— Supplied text —
It’s a very good bet that he has no idea what quiet, persistent determination and resolve he has unleashed.
Soon enough—maybe just soon enough—our attention will turn from the outrage of a 25% U.S. tariff to the optimism of solutions that are within our control. And when that happens, we may soon look back on this moment as the historic pivot point where we finally began freeing our economy from fossil fuels, once and for all.
Trump isn’t known for thinking things through. Or for, y’know, thinking. But if his brain stem superpower is to sniff out any weakness he perceives and exploit it to the max, he’s about to be disappointed.
This weekend, Canadians are discovering (or, for many of us, rediscovering) that when you’re up against a schoolyard bully and finally push back, the sheer surprise can stop them in their tracks. Even if they don’t back down right away, the newfound sense of power—that there’s a win to be had if we all stand together—is yours to keep.
But in this fight, it’s still a toss-up whether we’ll win or lose the bigger battle. As we set out to protect Canada’s economic security, we can either chase the fast-fading mirage of a growing, thriving oil and gas sector, or seize the moment to build the green economy the vast majority of us want.
You won’t hear that practical, affordable alternative from the foreign-owned oil and gas companies that dominate Canada’s oilpatch—some of the same fossil interests that invested nearly $500 million in Trump’s re-election—or from the provincial politicians they’ve bought and paid for.
“Oil interests and their political mouthpieces have been quick to capitalize on this crisis with calls to fast-track B.C.’s liquified natural gas (LNG) exports to Asia and even resurrect long-dead pipelines like Energy East or Northern Gateway,” Climate Action Network Canada wrote Friday, in its response to the tariff announcement. But “while this industry plays the ‘Made in Canada’ patriotism card when it benefits them, the reality is that Canada’s oil and gas industry is largely U.S.-owned [pdf].”
So ultimately, “these projects are backed by billionaires and Wall Street investment firms who are close allies of and donors to Trump [and] eager to embrace Canada as the 51st state and prioritize the interests of their majority-U.S. financiers and shareholders.”

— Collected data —
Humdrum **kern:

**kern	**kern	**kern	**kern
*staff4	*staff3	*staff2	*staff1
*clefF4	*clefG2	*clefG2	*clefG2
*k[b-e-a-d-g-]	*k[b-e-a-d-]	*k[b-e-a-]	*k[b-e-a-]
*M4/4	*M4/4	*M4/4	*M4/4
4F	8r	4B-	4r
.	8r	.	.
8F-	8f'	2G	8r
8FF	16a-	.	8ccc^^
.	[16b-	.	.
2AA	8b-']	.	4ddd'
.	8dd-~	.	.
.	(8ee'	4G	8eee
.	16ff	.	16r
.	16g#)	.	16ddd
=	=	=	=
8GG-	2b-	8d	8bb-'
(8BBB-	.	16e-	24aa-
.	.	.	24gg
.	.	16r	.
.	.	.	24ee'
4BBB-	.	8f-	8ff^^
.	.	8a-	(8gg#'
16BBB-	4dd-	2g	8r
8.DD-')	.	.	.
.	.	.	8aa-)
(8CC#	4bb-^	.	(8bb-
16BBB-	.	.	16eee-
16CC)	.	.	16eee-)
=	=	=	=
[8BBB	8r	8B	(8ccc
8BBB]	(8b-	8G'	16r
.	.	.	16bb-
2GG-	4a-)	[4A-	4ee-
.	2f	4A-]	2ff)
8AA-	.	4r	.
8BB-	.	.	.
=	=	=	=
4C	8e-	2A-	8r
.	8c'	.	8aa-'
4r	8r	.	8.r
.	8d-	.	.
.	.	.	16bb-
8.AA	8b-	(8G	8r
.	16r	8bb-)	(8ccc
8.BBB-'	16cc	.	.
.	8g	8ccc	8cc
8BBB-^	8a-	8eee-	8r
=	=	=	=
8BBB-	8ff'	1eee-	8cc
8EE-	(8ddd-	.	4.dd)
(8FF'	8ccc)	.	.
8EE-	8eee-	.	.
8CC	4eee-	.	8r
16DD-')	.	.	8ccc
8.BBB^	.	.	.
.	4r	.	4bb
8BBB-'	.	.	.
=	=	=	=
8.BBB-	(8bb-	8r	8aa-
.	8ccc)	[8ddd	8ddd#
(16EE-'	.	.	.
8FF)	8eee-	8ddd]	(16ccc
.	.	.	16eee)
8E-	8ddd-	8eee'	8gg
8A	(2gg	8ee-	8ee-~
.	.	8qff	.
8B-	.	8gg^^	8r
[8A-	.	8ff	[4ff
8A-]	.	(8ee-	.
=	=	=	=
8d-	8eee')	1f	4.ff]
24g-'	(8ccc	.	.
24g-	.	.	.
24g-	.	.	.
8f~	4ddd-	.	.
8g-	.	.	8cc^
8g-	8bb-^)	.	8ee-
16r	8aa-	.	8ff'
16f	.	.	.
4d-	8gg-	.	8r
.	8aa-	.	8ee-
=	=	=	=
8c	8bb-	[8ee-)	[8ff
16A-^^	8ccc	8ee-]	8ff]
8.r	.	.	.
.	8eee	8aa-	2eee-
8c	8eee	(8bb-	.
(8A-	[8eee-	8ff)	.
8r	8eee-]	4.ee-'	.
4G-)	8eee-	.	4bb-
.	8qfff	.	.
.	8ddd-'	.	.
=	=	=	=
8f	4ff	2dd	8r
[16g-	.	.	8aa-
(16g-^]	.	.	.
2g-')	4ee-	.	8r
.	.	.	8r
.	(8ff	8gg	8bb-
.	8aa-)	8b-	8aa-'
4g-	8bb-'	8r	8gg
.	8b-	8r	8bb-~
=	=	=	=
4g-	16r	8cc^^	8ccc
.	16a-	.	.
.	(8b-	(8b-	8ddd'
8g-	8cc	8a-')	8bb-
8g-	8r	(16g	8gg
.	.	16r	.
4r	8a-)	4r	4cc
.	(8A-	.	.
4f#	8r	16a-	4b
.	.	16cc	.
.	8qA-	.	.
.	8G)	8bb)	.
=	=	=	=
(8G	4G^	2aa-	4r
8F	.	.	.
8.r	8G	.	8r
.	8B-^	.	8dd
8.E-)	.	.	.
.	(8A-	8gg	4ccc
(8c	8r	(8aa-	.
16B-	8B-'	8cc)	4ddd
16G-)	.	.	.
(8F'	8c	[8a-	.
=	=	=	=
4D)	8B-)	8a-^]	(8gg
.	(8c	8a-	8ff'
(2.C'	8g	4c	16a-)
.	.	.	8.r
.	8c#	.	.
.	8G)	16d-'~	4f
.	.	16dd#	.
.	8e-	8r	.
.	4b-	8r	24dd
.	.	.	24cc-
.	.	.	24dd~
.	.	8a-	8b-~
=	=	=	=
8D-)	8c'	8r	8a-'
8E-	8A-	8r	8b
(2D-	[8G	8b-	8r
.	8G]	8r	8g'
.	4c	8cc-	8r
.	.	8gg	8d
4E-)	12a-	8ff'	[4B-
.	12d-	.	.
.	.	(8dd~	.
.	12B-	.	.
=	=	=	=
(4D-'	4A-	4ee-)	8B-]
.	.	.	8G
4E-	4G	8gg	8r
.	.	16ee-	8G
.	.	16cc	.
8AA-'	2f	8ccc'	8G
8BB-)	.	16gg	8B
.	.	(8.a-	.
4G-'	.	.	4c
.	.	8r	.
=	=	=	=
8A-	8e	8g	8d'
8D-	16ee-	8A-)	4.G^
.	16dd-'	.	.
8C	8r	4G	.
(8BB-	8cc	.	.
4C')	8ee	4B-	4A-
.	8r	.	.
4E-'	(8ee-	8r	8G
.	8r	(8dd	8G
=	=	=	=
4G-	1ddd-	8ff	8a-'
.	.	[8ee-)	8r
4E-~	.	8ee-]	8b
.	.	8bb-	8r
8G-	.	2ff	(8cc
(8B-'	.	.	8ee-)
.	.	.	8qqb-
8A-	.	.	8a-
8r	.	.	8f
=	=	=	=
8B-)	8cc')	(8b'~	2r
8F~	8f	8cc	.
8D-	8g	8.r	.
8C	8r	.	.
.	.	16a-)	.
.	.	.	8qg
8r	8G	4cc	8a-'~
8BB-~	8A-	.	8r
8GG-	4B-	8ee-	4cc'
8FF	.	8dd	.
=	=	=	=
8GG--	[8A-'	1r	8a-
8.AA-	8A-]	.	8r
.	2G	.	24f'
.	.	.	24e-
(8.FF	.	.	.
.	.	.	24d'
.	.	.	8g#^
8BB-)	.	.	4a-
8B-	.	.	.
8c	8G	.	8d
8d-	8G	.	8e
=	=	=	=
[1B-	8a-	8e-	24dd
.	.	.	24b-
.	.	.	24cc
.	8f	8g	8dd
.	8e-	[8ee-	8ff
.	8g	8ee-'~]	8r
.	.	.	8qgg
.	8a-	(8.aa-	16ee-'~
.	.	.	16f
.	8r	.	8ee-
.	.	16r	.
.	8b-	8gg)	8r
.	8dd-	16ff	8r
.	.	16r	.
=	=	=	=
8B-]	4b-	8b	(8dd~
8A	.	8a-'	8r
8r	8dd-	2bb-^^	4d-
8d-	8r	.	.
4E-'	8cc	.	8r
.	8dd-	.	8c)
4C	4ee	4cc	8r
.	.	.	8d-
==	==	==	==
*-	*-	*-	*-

— Explore the material —
A. Answer these questions using the tariff commentary:
(i) What rate of U.S. tariff does it mention?
(ii) How much did fossil interests invest in Trump's re-election?
(iii) Which two long-dead pipelines does Climate Action Network Canada say oil interests want to bring back?
B. Carry on the tariff commentary from the point where it stops.

— Numbered answers —
A.
(i) 25%
(ii) Nearly $500 million
(iii) Energy East and Northern Gateway

B.
Which means that, as the tariff war plays out, and the ensuing propaganda wars pick up speed, we’ll all have to listen closely for the legitimate solutions that support our sovereignty, build up our communities, and drive down our climate pollution along the way.
And then we’ll have to distinguish those solutions from the dead-end traps that do the opposite.
Fighting Back with Humour—But Nobody’s Laughing
As any of us should have expected, the first onslaught in the fight against the Trump tariffs was humour. (Spelled with the ‘u’. Because of course it is.)
A hilarious Buy Canadian sketch by CBC’s This Hour Has 22 Minutes, possibly held over from a past trade war, has gone semi-viral over the last half-week.
“Americans choose most expensive way possible to discover what goods made in Canada,” headlined The Beaverton.
And Charlie Angus, the Northern Ontario Member of Parliament who’s helping to circulate the Pledge for Canada sign-on, had this to say about the unique tag for Elon Musk’s swasticars that he came up with during a Jan. 31 media conference:
Did I actually refer to Elon Musk's Telsa as a "douche panzer"? And at the parliament of Canada's press gallery?
I wonder how that term slipped out. But yes, I'd hammer him with tariffs.
I don't like fascists.
But it would be a grave tactical error to assume that anyone is laughing at the chaos Trump is trying to foment because it’s funny. We’re mocking it because it’s absurd.
Polite, open-hearted Canadians booed the American anthem at two hockey games this weekend, one in Ottawa and the other in the heart of oil country in Calgary. ABC and Fox News picked up video of the loud moment in Ottawa. (As a matter of policy, our news organization only links to legitimate, verified sources, so we don’t publish links to Fox.)
A Real and Present Danger
But laughing and booing are just the start. We face a real and present danger, we’re taking it seriously, and we need our allies in the U.S. to take it seriously, too.
Shauna Sylvester, founder and lead convenor of Urban Climate Leadership, says most of the people she knows in the U.S. don’t seem to be following the tariff story.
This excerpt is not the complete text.